● Source data:

..........

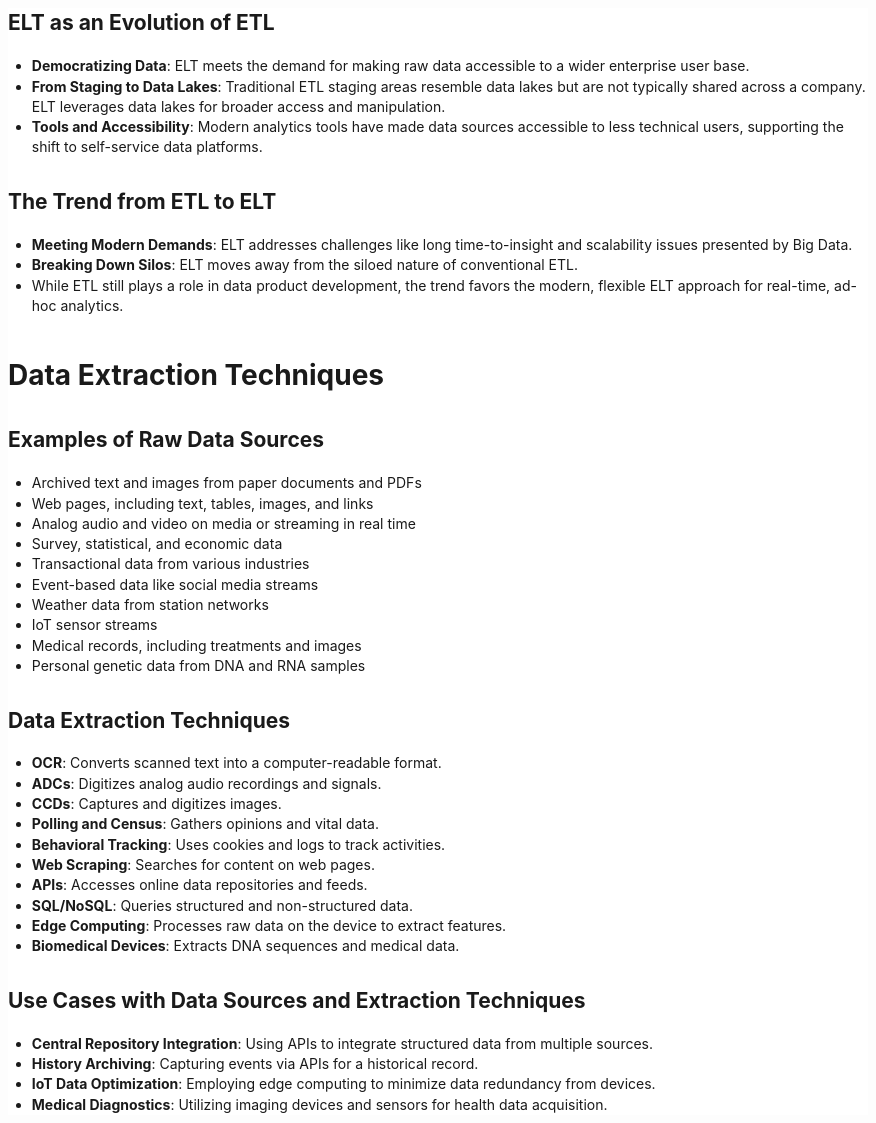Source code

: ## ELT as an Evolution of ETL

- **Democratizing Data**: ELT meets the demand for making raw data accessible to a wider enterprise user base.
- **From Staging to Data Lakes**: Traditional ETL staging areas resemble data lakes but are not typically shared across a company. ELT leverages data lakes for broader access and manipulation.
- **Tools and Accessibility**: Modern analytics tools have made data sources accessible to less technical users, supporting the shift to self-service data platforms.

## The Trend from ETL to ELT

- **Meeting Modern Demands**: ELT addresses challenges like long time-to-insight and scalability issues presented by Big Data.
- **Breaking Down Silos**: ELT moves away from the siloed nature of conventional ETL.
- While ETL still plays a role in data product development, the trend favors the modern, flexible ELT approach for real-time, ad-hoc analytics.

# Data Extraction Techniques

## Examples of Raw Data Sources

- Archived text and images from paper documents and PDFs
- Web pages, including text, tables, images, and links
- Analog audio and video on media or streaming in real time
- Survey, statistical, and economic data
- Transactional data from various industries
- Event-based data like social media streams
- Weather data from station networks
- IoT sensor streams
- Medical records, including treatments and images
- Personal genetic data from DNA and RNA samples

## Data Extraction Techniques

- **OCR**: Converts scanned text into a computer-readable format.
- **ADCs**: Digitizes analog audio recordings and signals.
- **CCDs**: Captures and digitizes images.
- **Polling and Census**: Gathers opinions and vital data.
- **Behavioral Tracking**: Uses cookies and logs to track activities.
- **Web Scraping**: Searches for content on web pages.
- **APIs**: Accesses online data repositories and feeds.
- **SQL/NoSQL**: Queries structured and non-structured data.
- **Edge Computing**: Processes raw data on the device to extract features.
- **Biomedical Devices**: Extracts DNA sequences and medical data.

## Use Cases with Data Sources and Extraction Techniques

- **Central Repository Integration**: Using APIs to integrate structured data from multiple sources.
- **History Archiving**: Capturing events via APIs for a historical record.
- **IoT Data Optimization**: Employing edge computing to minimize data redundancy from devices.
- **Medical Diagnostics**: Utilizing imaging devices and sensors for health data acquisition.
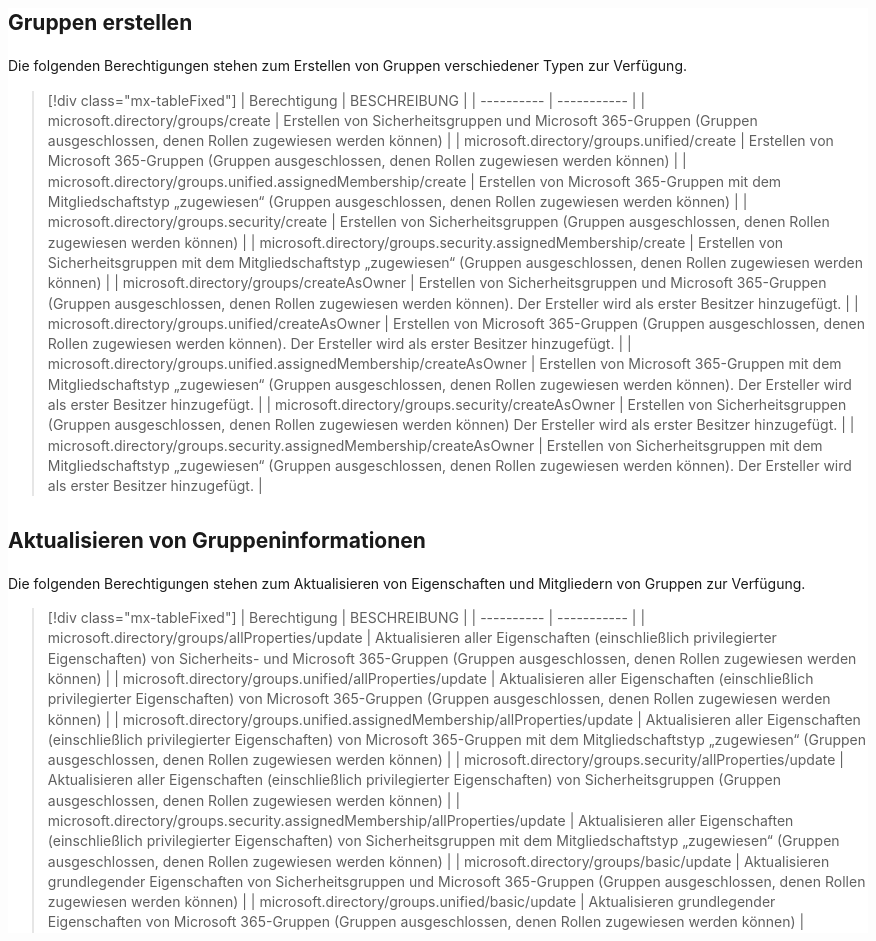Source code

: ## <a name="create-groups"></a>Gruppen erstellen

Die folgenden Berechtigungen stehen zum Erstellen von Gruppen verschiedener Typen zur Verfügung.

> [!div class="mx-tableFixed"]
> | Berechtigung | BESCHREIBUNG |
> | ---------- | ----------- |
> | microsoft.directory/groups/create | Erstellen von Sicherheitsgruppen und Microsoft 365-Gruppen (Gruppen ausgeschlossen, denen Rollen zugewiesen werden können) |
> | microsoft.directory/groups.unified/create | Erstellen von Microsoft 365-Gruppen (Gruppen ausgeschlossen, denen Rollen zugewiesen werden können) |
> | microsoft.directory/groups.unified.assignedMembership/create | Erstellen von Microsoft 365-Gruppen mit dem Mitgliedschaftstyp „zugewiesen“ (Gruppen ausgeschlossen, denen Rollen zugewiesen werden können) |
> | microsoft.directory/groups.security/create | Erstellen von Sicherheitsgruppen (Gruppen ausgeschlossen, denen Rollen zugewiesen werden können) |
> | microsoft.directory/groups.security.assignedMembership/create | Erstellen von Sicherheitsgruppen mit dem Mitgliedschaftstyp „zugewiesen“ (Gruppen ausgeschlossen, denen Rollen zugewiesen werden können) |
> | microsoft.directory/groups/createAsOwner | Erstellen von Sicherheitsgruppen und Microsoft 365-Gruppen (Gruppen ausgeschlossen, denen Rollen zugewiesen werden können). Der Ersteller wird als erster Besitzer hinzugefügt. |
> | microsoft.directory/groups.unified/createAsOwner | Erstellen von Microsoft 365-Gruppen (Gruppen ausgeschlossen, denen Rollen zugewiesen werden können). Der Ersteller wird als erster Besitzer hinzugefügt. |
> | microsoft.directory/groups.unified.assignedMembership/createAsOwner | Erstellen von Microsoft 365-Gruppen mit dem Mitgliedschaftstyp „zugewiesen“ (Gruppen ausgeschlossen, denen Rollen zugewiesen werden können). Der Ersteller wird als erster Besitzer hinzugefügt. |
> | microsoft.directory/groups.security/createAsOwner | Erstellen von Sicherheitsgruppen (Gruppen ausgeschlossen, denen Rollen zugewiesen werden können) Der Ersteller wird als erster Besitzer hinzugefügt. |
> | microsoft.directory/groups.security.assignedMembership/createAsOwner | Erstellen von Sicherheitsgruppen mit dem Mitgliedschaftstyp „zugewiesen“ (Gruppen ausgeschlossen, denen Rollen zugewiesen werden können). Der Ersteller wird als erster Besitzer hinzugefügt. |

## <a name="update-group-information"></a>Aktualisieren von Gruppeninformationen

Die folgenden Berechtigungen stehen zum Aktualisieren von Eigenschaften und Mitgliedern von Gruppen zur Verfügung.

> [!div class="mx-tableFixed"]
> | Berechtigung | BESCHREIBUNG |
> | ---------- | ----------- |
> | microsoft.directory/groups/allProperties/update | Aktualisieren aller Eigenschaften (einschließlich privilegierter Eigenschaften) von Sicherheits- und Microsoft 365-Gruppen (Gruppen ausgeschlossen, denen Rollen zugewiesen werden können) |
> | microsoft.directory/groups.unified/allProperties/update | Aktualisieren aller Eigenschaften (einschließlich privilegierter Eigenschaften) von Microsoft 365-Gruppen (Gruppen ausgeschlossen, denen Rollen zugewiesen werden können) |
> | microsoft.directory/groups.unified.assignedMembership/allProperties/update | Aktualisieren aller Eigenschaften (einschließlich privilegierter Eigenschaften) von Microsoft 365-Gruppen mit dem Mitgliedschaftstyp „zugewiesen“ (Gruppen ausgeschlossen, denen Rollen zugewiesen werden können) |
> | microsoft.directory/groups.security/allProperties/update | Aktualisieren aller Eigenschaften (einschließlich privilegierter Eigenschaften) von Sicherheitsgruppen (Gruppen ausgeschlossen, denen Rollen zugewiesen werden können) |
> | microsoft.directory/groups.security.assignedMembership/allProperties/update | Aktualisieren aller Eigenschaften (einschließlich privilegierter Eigenschaften) von Sicherheitsgruppen mit dem Mitgliedschaftstyp „zugewiesen“ (Gruppen ausgeschlossen, denen Rollen zugewiesen werden können) |
> | microsoft.directory/groups/basic/update | Aktualisieren grundlegender Eigenschaften von Sicherheitsgruppen und Microsoft 365-Gruppen (Gruppen ausgeschlossen, denen Rollen zugewiesen werden können) |
> | microsoft.directory/groups.unified/basic/update | Aktualisieren grundlegender Eigenschaften von Microsoft 365-Gruppen (Gruppen ausgeschlossen, denen Rollen zugewiesen werden können) |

..........

● To-do item: Only the lines with "folgenden" are needed; find them in the records and copy each one.

● Exercise result:
Die folgenden Berechtigungen stehen zum Erstellen von Gruppen verschiedener Typen zur Verfügung.
Die folgenden Berechtigungen stehen zum Aktualisieren von Eigenschaften und Mitgliedern von Gruppen zur Verfügung.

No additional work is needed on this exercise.